***** RAW DATA *****
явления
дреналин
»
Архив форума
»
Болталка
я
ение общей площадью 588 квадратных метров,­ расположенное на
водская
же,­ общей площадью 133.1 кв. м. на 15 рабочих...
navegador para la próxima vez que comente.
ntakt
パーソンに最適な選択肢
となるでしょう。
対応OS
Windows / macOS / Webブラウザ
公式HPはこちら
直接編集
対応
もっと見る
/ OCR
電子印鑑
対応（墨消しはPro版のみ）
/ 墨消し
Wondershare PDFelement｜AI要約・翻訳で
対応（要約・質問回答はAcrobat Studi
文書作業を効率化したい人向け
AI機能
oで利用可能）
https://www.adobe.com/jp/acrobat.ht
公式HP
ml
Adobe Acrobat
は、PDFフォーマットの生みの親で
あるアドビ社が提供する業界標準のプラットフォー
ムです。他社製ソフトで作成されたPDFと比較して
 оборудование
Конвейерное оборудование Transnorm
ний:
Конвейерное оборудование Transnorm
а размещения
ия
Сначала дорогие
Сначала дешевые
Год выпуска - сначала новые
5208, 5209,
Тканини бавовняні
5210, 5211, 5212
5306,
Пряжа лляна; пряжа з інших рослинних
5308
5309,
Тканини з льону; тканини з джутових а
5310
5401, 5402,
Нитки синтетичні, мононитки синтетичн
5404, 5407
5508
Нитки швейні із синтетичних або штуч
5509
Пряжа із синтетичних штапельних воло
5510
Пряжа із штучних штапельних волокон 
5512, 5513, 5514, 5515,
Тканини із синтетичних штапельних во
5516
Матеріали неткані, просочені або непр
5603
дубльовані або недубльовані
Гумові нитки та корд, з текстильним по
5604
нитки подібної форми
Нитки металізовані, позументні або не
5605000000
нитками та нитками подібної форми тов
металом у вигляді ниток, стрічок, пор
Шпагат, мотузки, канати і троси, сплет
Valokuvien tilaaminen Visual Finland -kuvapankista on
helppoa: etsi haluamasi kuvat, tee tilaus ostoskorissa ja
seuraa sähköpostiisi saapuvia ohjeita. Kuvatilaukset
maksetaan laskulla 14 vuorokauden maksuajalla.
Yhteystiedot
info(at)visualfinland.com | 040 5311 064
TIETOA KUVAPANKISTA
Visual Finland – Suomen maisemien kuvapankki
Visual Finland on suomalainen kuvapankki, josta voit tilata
*****
WORK ORDER
Scan the data, and report each line that uses the word "подібної".

RESPONSE TO THIS TASK
нитки подібної форми
нитками та нитками подібної форми тов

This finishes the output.